::: SOURCE DATA :::

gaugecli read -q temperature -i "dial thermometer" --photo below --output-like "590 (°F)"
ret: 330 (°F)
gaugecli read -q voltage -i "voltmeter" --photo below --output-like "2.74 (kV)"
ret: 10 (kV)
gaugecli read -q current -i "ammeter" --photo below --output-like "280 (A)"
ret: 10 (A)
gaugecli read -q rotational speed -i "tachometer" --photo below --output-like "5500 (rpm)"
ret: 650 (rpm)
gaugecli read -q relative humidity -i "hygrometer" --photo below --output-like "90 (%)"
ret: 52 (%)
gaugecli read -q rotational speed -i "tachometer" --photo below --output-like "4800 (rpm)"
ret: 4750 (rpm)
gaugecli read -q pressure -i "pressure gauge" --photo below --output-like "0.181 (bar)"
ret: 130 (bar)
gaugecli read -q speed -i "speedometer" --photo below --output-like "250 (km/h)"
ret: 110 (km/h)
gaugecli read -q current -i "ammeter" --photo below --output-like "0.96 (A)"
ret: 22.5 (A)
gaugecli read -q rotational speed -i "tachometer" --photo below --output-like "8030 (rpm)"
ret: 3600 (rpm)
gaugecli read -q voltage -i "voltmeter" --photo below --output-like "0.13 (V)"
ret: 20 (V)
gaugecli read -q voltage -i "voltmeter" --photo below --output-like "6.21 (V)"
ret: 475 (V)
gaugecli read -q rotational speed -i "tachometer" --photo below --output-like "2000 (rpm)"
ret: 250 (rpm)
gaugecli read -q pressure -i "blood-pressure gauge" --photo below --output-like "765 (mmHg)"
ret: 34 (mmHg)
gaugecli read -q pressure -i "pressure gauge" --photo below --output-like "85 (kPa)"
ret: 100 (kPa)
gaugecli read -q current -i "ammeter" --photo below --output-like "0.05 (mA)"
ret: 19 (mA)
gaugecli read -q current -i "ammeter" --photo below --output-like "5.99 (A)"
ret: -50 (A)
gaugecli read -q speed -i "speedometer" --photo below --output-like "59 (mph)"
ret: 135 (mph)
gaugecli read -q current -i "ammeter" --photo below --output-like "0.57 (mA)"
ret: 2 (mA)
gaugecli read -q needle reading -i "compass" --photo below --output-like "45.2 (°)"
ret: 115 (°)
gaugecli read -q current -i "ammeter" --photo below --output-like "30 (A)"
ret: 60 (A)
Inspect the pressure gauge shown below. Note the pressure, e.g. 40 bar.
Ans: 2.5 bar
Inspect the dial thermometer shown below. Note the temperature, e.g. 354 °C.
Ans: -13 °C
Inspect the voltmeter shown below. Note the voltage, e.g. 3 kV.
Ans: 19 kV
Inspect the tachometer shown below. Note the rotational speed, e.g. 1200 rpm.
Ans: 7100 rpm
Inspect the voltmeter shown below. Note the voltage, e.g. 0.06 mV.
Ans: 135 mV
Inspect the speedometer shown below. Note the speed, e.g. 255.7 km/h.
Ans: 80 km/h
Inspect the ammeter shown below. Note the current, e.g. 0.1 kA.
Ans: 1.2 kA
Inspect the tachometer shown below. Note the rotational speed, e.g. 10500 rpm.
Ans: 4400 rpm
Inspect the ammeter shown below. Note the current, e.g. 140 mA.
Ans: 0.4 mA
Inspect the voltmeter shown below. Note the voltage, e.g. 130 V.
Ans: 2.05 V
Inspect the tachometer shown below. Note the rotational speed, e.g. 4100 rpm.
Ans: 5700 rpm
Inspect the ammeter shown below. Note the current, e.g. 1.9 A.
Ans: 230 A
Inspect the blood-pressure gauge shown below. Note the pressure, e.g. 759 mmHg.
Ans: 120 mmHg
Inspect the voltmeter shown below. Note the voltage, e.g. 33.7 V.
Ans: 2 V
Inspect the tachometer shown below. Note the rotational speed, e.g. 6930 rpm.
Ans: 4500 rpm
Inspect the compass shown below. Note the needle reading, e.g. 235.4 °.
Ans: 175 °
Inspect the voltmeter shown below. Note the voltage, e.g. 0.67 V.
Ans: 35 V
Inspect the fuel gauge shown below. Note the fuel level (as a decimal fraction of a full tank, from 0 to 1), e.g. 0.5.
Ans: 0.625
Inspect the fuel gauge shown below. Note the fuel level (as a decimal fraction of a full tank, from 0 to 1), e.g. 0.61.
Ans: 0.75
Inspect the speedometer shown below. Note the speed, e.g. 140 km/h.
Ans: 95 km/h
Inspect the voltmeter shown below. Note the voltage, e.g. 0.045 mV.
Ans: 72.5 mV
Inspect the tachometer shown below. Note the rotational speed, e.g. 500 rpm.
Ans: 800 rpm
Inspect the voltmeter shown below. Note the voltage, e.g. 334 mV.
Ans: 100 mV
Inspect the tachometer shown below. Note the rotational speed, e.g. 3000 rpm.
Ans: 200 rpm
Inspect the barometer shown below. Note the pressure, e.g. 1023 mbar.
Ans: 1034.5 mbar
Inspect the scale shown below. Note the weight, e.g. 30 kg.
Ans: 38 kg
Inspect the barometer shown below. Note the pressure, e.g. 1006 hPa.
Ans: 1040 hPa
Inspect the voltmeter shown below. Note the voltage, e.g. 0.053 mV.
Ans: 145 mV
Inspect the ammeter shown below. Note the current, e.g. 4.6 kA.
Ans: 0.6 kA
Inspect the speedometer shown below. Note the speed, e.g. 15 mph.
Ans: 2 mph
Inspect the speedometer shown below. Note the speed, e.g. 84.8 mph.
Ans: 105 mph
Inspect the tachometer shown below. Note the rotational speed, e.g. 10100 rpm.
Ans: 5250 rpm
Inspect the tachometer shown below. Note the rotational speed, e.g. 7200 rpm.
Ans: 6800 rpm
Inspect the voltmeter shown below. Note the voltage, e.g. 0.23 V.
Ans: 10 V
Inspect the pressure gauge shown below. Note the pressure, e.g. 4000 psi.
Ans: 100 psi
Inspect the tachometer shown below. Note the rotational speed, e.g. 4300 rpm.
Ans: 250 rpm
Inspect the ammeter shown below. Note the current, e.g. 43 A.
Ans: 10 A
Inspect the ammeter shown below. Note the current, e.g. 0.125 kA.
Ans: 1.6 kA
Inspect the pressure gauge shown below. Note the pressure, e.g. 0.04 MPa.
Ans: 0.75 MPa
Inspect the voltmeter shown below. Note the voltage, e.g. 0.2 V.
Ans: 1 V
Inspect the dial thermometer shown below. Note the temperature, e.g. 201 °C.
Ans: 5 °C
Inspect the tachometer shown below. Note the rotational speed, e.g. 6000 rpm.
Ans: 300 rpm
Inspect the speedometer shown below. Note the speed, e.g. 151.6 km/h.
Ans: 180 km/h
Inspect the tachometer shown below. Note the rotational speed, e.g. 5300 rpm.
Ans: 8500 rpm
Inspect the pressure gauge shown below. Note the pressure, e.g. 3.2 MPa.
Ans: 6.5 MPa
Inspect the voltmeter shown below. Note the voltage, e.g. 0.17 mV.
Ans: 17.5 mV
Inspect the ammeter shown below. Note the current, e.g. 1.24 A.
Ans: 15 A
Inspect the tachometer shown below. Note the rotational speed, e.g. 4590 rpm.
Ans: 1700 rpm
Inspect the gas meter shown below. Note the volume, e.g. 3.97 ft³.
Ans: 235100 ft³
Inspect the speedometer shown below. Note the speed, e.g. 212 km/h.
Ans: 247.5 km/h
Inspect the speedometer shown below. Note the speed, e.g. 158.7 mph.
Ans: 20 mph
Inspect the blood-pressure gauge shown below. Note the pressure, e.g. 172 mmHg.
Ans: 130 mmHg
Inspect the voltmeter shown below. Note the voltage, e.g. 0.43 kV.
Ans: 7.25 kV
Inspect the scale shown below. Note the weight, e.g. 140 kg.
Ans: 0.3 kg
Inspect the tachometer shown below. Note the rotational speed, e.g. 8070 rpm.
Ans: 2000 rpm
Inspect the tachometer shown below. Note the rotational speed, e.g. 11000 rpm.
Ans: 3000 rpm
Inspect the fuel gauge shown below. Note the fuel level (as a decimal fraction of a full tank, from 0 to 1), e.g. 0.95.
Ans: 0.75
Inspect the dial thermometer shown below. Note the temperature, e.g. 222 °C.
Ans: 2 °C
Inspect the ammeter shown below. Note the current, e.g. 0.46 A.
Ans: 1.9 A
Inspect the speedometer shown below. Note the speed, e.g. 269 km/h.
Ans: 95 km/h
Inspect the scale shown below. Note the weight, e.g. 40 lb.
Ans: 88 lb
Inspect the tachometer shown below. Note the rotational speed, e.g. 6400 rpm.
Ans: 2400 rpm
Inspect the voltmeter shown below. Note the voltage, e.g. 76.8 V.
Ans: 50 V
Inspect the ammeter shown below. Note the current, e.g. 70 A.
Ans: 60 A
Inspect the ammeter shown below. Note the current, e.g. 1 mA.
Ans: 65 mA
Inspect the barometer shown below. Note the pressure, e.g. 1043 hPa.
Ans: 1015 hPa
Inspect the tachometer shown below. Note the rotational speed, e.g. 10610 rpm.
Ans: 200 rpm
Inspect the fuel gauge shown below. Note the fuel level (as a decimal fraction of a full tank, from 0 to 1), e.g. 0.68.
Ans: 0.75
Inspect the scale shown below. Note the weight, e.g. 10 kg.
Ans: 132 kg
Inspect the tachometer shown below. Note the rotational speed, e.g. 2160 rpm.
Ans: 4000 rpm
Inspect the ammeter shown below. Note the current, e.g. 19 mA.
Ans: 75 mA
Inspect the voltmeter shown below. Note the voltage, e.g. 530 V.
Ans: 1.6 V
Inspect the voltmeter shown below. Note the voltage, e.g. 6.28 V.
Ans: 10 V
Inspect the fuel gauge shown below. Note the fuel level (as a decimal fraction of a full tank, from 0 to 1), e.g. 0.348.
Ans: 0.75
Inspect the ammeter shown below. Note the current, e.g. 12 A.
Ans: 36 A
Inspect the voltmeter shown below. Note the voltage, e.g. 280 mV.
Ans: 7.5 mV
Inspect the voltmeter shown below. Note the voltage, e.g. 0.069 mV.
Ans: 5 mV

:::

• **TO-DO ITEM**: Starting at the line that contains "Inspect the speedometer shown below. Note the speed, e.g. 151.6" and ending with the line that contains "Ans: 3000 rpm", give the lines of the items above as a JSON list of strings, one string per line, with blank lines left out.

• **SOLUTION**:
[
  "Inspect the speedometer shown below. Note the speed, e.g. 151.6 km/h.",
  "Ans: 180 km/h",
  "Inspect the tachometer shown below. Note the rotational speed, e.g. 5300 rpm.",
  "Ans: 8500 rpm",
  "Inspect the pressure gauge shown below. Note the pressure, e.g. 3.2 MPa.",
  "Ans: 6.5 MPa",
  "Inspect the voltmeter shown below. Note the voltage, e.g. 0.17 mV.",
  "Ans: 17.5 mV",
  "Inspect the ammeter shown below. Note the current, e.g. 1.24 A.",
  "Ans: 15 A",
  "Inspect the tachometer shown below. Note the rotational speed, e.g. 4590 rpm.",
  "Ans: 1700 rpm",
  "Inspect the gas meter shown below. Note the volume, e.g. 3.97 ft³.",
  "Ans: 235100 ft³",
  "Inspect the speedometer shown below. Note the speed, e.g. 212 km/h.",
  "Ans: 247.5 km/h",
  "Inspect the speedometer shown below. Note the speed, e.g. 158.7 mph.",
  "Ans: 20 mph",
  "Inspect the blood-pressure gauge shown below. Note the pressure, e.g. 172 mmHg.",
  "Ans: 130 mmHg",
  "Inspect the voltmeter shown below. Note the voltage, e.g. 0.43 kV.",
  "Ans: 7.25 kV",
  "Inspect the scale shown below. Note the weight, e.g. 140 kg.",
  "Ans: 0.3 kg",
  "Inspect the tachometer shown below. Note the rotational speed, e.g. 8070 rpm.",
  "Ans: 2000 rpm",
  "Inspect the tachometer shown below. Note the rotational speed, e.g. 11000 rpm.",
  "Ans: 3000 rpm"
]